For the Heaven that was Mile 3, Mile 4 was Hell. I knew from memorizing my pacing splits that Mile 4 would have had to feature some hills (there was a 90 second split differential between my predicted 1st mile and predicted 4th mile). Unfortunately, for all my obsessing and fussing and predicting, I still couldn’t anticipate what came next. Mile 4 took us into Will Rogers park onto a winding, spiraling trail that can only be described as purgatorial.
We kept going up. We didn’t stop. I thought surely there might be a gentle downslope that would allow mere seconds of relief but it never came. I started hearing poetry in my head as I often do in times of stress––particularly William Blake–– “Fiery the Angels rose” and all that. I looked up above and saw the staggered steps of runners up ahead of me who for all their suffering were sᴛɪʟʟ ɢᴏɪɴɢ ᴜᴘ.
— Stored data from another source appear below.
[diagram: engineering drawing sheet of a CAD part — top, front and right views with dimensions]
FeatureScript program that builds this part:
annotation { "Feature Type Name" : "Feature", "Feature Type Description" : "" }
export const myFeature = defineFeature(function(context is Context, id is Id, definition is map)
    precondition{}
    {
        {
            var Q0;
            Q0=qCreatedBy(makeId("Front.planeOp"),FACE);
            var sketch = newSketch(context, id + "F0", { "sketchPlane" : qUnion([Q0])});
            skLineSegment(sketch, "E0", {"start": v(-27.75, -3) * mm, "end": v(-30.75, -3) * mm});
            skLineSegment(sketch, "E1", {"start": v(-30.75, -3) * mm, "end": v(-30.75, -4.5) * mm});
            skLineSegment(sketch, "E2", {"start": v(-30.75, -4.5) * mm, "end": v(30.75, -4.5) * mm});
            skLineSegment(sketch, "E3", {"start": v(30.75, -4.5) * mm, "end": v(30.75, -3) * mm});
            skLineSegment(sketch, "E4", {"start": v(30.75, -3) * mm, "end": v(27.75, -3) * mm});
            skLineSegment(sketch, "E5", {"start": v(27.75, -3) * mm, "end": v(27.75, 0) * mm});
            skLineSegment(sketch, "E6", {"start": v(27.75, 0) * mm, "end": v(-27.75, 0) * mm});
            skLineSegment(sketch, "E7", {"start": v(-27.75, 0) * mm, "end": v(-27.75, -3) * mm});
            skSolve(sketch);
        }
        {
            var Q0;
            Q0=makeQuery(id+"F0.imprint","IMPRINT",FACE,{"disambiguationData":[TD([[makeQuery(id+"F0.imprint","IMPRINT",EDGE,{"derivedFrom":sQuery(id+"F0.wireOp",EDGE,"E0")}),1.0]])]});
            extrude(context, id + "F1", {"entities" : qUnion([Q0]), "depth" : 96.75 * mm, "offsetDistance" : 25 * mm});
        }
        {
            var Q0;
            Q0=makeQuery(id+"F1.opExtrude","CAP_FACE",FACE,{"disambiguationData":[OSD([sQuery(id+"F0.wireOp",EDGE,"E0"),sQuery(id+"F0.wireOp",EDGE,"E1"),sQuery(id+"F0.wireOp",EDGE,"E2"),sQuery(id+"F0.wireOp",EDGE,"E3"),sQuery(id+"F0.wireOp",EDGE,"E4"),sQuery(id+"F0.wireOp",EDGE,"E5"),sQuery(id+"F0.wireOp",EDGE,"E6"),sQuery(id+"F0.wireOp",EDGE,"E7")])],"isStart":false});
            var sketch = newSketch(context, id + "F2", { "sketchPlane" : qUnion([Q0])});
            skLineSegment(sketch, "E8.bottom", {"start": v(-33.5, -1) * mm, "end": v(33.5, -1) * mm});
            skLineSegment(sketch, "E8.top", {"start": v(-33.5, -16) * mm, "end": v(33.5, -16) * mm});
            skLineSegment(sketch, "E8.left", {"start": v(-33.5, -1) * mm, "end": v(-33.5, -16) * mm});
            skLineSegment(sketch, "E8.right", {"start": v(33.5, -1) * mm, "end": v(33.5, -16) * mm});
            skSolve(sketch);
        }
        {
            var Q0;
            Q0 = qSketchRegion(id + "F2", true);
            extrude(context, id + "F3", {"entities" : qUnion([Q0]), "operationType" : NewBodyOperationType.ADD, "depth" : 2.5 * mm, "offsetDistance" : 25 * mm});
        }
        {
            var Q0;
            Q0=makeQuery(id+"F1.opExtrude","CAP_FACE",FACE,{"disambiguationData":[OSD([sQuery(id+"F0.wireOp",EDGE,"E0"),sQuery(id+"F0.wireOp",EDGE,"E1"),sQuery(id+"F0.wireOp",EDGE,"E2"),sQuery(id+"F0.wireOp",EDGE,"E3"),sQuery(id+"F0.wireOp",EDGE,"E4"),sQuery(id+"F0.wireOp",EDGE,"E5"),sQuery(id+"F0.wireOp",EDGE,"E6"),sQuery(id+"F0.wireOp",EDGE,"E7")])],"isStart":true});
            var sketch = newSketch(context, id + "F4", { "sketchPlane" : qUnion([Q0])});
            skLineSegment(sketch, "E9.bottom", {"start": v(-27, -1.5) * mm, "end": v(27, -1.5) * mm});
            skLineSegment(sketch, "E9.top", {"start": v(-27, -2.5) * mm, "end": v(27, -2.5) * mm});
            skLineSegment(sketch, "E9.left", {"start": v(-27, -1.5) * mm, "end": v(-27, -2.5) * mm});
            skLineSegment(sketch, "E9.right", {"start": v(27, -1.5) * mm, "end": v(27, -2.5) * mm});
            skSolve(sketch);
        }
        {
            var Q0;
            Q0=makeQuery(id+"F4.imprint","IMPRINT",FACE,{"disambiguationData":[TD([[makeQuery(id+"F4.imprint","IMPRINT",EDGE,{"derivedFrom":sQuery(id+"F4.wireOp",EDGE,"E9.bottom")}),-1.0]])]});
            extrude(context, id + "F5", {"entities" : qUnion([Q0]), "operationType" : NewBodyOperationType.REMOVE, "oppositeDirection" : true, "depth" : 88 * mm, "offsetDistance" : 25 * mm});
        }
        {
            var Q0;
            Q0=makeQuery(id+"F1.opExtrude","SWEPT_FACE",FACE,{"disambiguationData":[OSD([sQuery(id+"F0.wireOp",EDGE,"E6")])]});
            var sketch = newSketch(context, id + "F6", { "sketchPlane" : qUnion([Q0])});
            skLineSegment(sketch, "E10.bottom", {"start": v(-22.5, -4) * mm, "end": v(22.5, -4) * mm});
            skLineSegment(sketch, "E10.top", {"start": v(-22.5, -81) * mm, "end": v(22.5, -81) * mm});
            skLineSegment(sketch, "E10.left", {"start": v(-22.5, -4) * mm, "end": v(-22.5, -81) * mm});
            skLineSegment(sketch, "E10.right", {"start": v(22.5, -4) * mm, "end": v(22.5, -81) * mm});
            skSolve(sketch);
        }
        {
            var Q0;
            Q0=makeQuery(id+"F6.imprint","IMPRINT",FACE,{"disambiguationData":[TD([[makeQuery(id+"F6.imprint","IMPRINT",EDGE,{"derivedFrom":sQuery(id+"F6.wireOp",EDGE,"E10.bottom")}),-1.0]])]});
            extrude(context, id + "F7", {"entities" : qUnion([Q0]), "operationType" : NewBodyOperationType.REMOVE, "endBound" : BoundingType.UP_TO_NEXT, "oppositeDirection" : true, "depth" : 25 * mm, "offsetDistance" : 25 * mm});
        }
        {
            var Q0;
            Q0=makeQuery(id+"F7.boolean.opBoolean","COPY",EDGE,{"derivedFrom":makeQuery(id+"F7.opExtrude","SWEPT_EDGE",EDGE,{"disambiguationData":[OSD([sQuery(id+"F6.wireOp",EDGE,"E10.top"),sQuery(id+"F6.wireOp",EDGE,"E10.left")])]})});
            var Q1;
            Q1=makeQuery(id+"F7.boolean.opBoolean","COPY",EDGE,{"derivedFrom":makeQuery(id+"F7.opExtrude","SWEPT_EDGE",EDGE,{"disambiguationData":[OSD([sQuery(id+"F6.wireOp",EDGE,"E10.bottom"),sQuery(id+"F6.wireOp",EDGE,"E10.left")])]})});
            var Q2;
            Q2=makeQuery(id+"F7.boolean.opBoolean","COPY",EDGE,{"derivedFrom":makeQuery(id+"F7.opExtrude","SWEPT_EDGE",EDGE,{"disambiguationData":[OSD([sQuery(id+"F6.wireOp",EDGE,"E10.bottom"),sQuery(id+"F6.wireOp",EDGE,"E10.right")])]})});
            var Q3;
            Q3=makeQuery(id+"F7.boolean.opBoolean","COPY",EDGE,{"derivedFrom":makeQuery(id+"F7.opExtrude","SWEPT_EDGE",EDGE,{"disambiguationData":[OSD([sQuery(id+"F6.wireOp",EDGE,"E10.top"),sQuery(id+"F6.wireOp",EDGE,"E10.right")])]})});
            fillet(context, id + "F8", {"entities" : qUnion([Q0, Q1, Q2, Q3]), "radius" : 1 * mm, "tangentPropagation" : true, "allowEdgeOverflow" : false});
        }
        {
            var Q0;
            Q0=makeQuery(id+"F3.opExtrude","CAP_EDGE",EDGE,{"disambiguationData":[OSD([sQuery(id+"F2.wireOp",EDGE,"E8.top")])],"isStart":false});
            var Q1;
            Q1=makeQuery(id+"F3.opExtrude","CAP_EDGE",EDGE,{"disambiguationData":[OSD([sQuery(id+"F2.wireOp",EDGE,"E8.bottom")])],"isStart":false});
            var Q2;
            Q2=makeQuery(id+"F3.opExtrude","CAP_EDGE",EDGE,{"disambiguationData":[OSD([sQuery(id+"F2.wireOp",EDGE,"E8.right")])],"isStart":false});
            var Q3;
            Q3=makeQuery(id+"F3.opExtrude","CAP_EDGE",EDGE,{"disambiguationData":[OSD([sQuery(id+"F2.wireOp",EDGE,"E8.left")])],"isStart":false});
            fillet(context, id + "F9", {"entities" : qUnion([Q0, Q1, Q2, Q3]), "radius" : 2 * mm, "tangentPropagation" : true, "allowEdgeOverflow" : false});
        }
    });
But as much as I wanted to stop going uphill, I wanted to stop running even less. I focused on my goal time. I thought about all the runners I had passed so far and how it would all be for nothing if I walked. I refused to look at my heart rate, knowing that the magnitude of it would scare me into submission. My mind went blank. For the first time I surrendered to the lizard brain which didn’t think about lofty poetic things or running paces or heart rates or incline gradients. I just ran. Ran and prayed.
As all hills do, this one did eventually come to an end and I embraced the downhill with everything I had left. Only at the bottom did I check on my heart rate to make sure that I was recovering properly, and everything appeared to be in working order. I took deeper breaths, reminded myself that 6 miles minus 4 miles is 2 miles and that this race was almost over. We returned to Sunset Boulevard and got back to work.
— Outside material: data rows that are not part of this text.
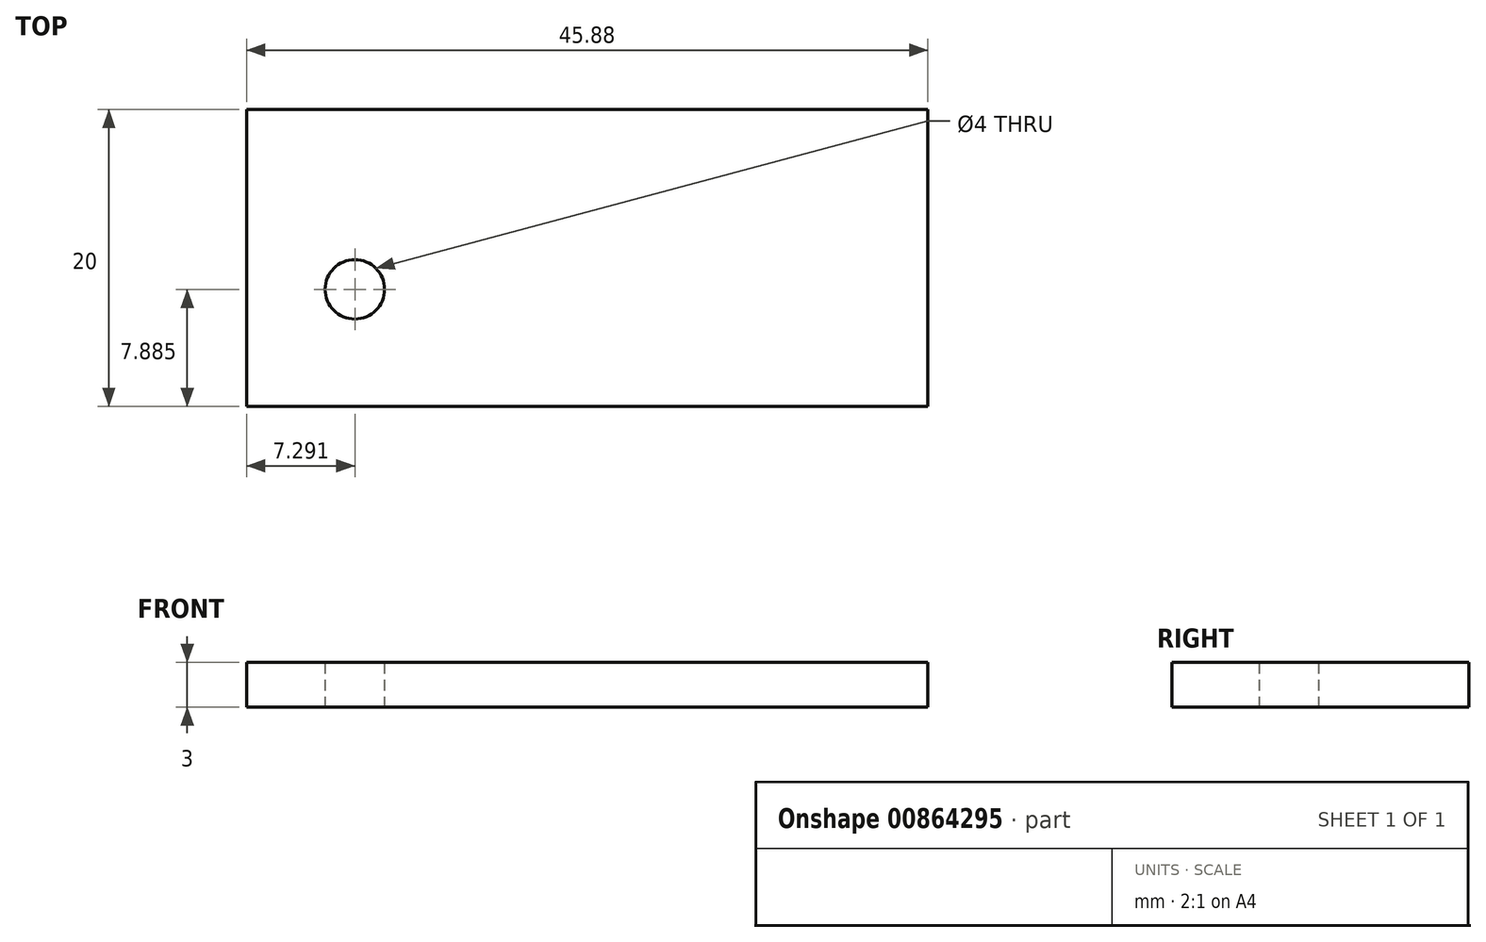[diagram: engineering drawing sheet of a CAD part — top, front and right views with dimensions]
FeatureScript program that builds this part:
annotation { "Feature Type Name" : "Feature", "Feature Type Description" : "" }
export const myFeature = defineFeature(function(context is Context, id is Id, definition is map)
    precondition{}
    {
        {
            var Q0;
            Q0=qCreatedBy(makeId("Top.planeOp"),FACE);
            var sketch = newSketch(context, id + "F0", { "sketchPlane" : qUnion([Q0])});
            skLineSegment(sketch, "E0.bottom", {"start": v(-22.94, 10) * mm, "end": v(22.94, 10) * mm});
            skLineSegment(sketch, "E0.top", {"start": v(-22.94, -10) * mm, "end": v(22.94, -10) * mm});
            skLineSegment(sketch, "E0.left", {"start": v(-22.94, 10) * mm, "end": v(-22.94, -10) * mm});
            skLineSegment(sketch, "E0.right", {"start": v(22.94, 10) * mm, "end": v(22.94, -10) * mm});
            skPoint(sketch, "E0.middle", {"position": v(0, 0) * mm});
            skSolve(sketch);
        }
        {
            var Q0;
            Q0=makeQuery(id+"F0.imprint","IMPRINT",FACE,{"disambiguationData":[TD([[makeQuery(id+"F0.imprint","IMPRINT",EDGE,{"derivedFrom":sQuery(id+"F0.wireOp",EDGE,"E0.bottom")}),-1.0]])]});
            extrude(context, id + "F1", {"entities" : qUnion([Q0]), "depth" : 3 * mm, "offsetDistance" : 25 * mm});
        }
        {
            var Q0;
            Q0=makeQuery(id+"F1.opExtrude","CAP_FACE",FACE,{"disambiguationData":[OSD([sQuery(id+"F0.wireOp",EDGE,"E0.bottom"),sQuery(id+"F0.wireOp",EDGE,"E0.top"),sQuery(id+"F0.wireOp",EDGE,"E0.left"),sQuery(id+"F0.wireOp",EDGE,"E0.right")])],"isStart":false});
            var sketch = newSketch(context, id + "F2", { "sketchPlane" : qUnion([Q0])});
            skCircle(sketch, "E1", {"center": v(-15.65, -2.11) * mm, "radius": 2 * mm});
            skSolve(sketch);
        }
        {
            var Q0;
            Q0 = qSketchRegion(id + "F2", true);
            extrude(context, id + "F3", {"entities" : qUnion([Q0]), "operationType" : NewBodyOperationType.REMOVE, "endBound" : BoundingType.THROUGH_ALL, "depth" : 25 * mm, "offsetDistance" : 25 * mm, "hasSecondDirection" : true, "secondDirectionOppositeDirection" : true, "secondDirectionDepth" : 25 * mm});
        }
    });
I saw my friends again on the way back up and let their cheers return me to my full strength. I checked the distance on my watch and was glad to see what I only had about half a mile left to go. We turned off of Sunset with 1000 meters left to go and came upon another hill. This one had nothing on the previous one but my legs were fried to a level I hadn’t experienced before. They were also likely still worn out from a possibly ill-advised several hours of bike climbing only a few days before, but I refused to think about that. The rest of this race was all mental games. I was still within range for my goal time, but only if I worked for it, and I doubted my ability to “work for it” uphill any further.
We came upon a quarter mile left in the run and I tried to think about my fastest quarter mile sprint time and came up blank. We came upon 200 meters and I tried to calculate how long that should take and couldn’t remember. I tried to kick to the finish. I had nothing. As hard as I’ve ever gone in training or races I’ve usually had enough to bust out a tough 30 seconds of work but this time it was completely out of the question. It wasn’t until I was about 20 steps from the finish that I was able to spur my legs into faster motion and then finally push across the line.
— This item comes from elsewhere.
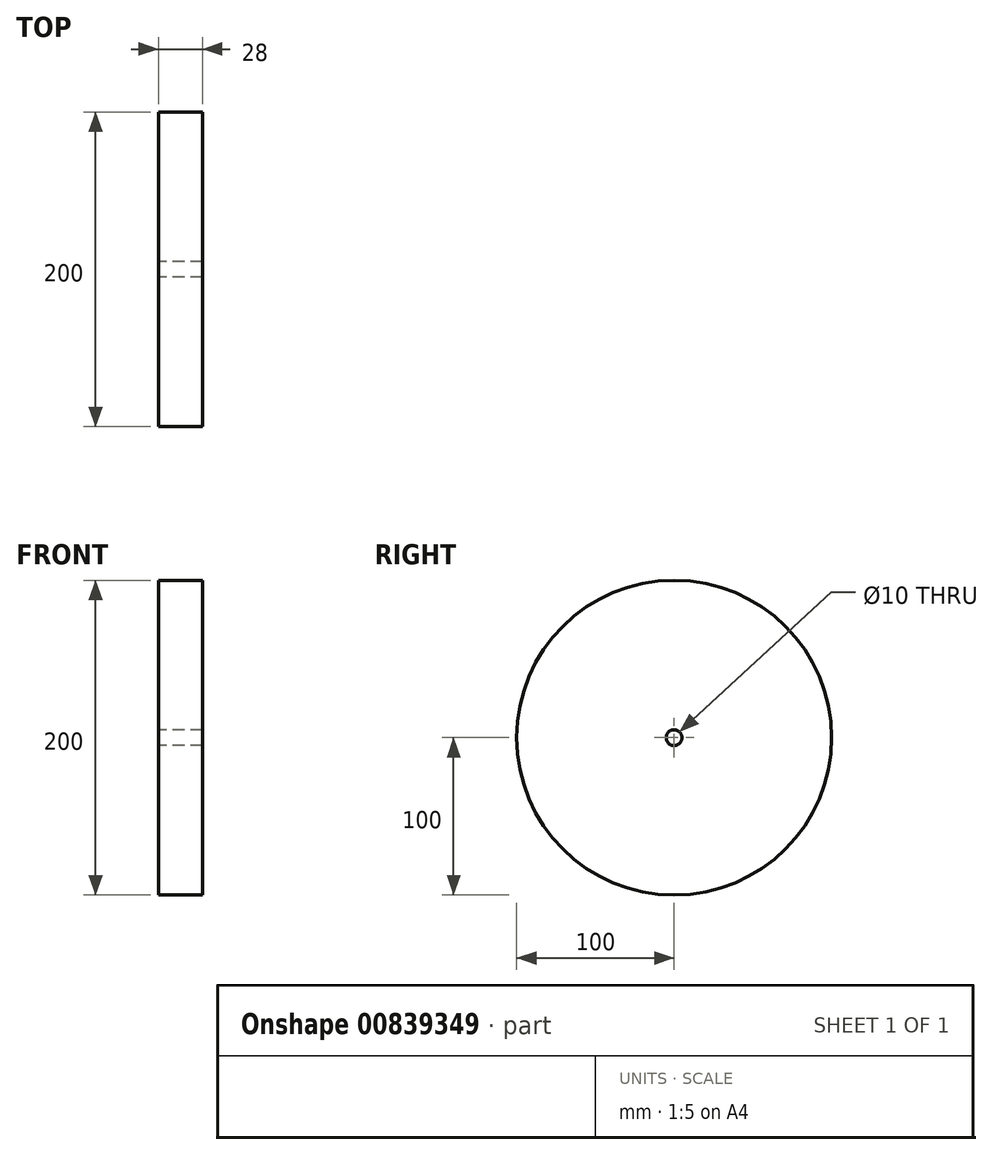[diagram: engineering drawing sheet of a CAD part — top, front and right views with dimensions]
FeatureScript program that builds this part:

The first few moments afterwards were hard. I saw people I recognized but didn’t have the breath to say hi. They asked how I did and I could only point to my watch. Fortunately, this period of extreme exhaustion (which felt much longer than it was), was over within a minute or so and I was back to normal. By the end of 20 minutes I was ready for another run.
This race was the hardest event I’ve done (and quite likely the hardest run I’ve ever done as well), but paradoxically felt really short. I missed my goal time by about 1 minute, but was proud of my effort and for doing what I could to stick with my goal splits even on the tough hills. Having lived in Los Angeles for the past several years, I’ve always made it a point to do something exciting and exhausting on holidays (8 mile sand runs on Thanksgiving, 30 mile beach rides on the 4th of July). The Palisades 10K was a nice addition to the tradition and one that I will look forward to doing again next year.